All told he represented Australia on 55 occasions and in 11 Tests. He played 33 matches for New South Wales, a tally which stands today at third place in the most games by a player for the state (behind Clive Churchill and Graeme Langlands).

==War service==
WWII brought a premature end to his test career and Stehr spent war in the services. Stationed in Darwin, Stehr was named captain of a North Australian representative side in a match against Central Australia.

==Post-playing==
During his career, the uncompromising front row forward had a short stint as a professional Boxer.

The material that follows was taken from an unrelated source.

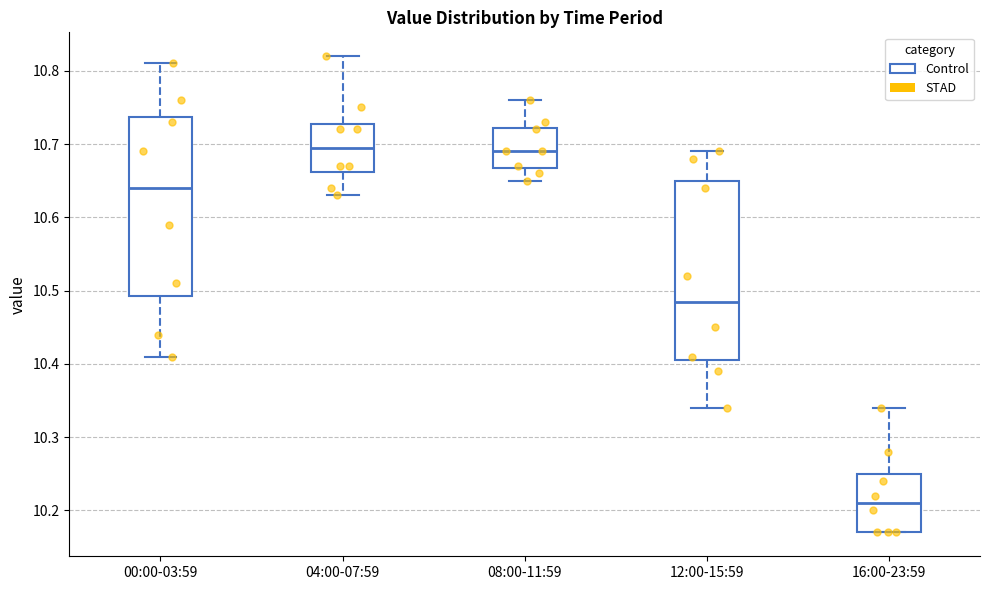

Where is the lower edge of the box for 00:00-03:59 on the y-axis? The values are not printed on the chart, so give them approximately, as read against the axis.

10.49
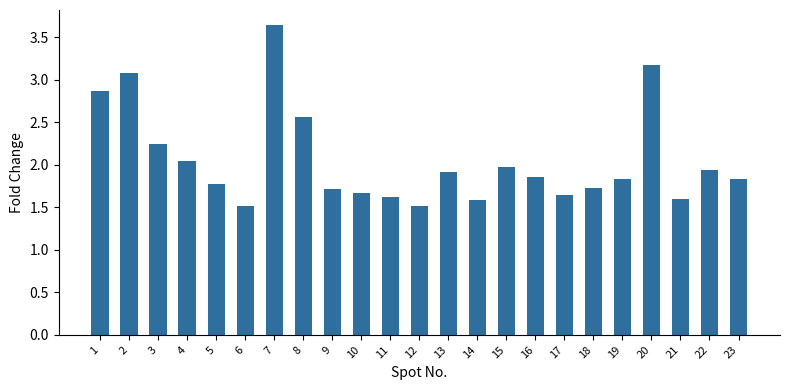

What is the smallest value displayed?

1.5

After playing retirement in 1946, he remained involved with the game. He was coach at Manly in 1947-48 and Easts in 1949. A sports journalist – Stehr wrote a column, for many years, in a Sydney newspaper and worked in television media. He was also club president at Easts. In 1961 he was the commentator for the first Australian rugby league match ever broadcast live. His typical sign-off call in the media was always "Easts To Win!".

Ray Stehr died on 2 June 1983 aged 70.

==Accolades==
Stehr was named in Eastern Suburbs greatest ever team – an honorary team.

In February 2008, Stehr was named in the list of Australia's 100 Greatest Players (1908–2007) which was commissioned by the NRL and ARL to celebrate the code's centenary year in Australia.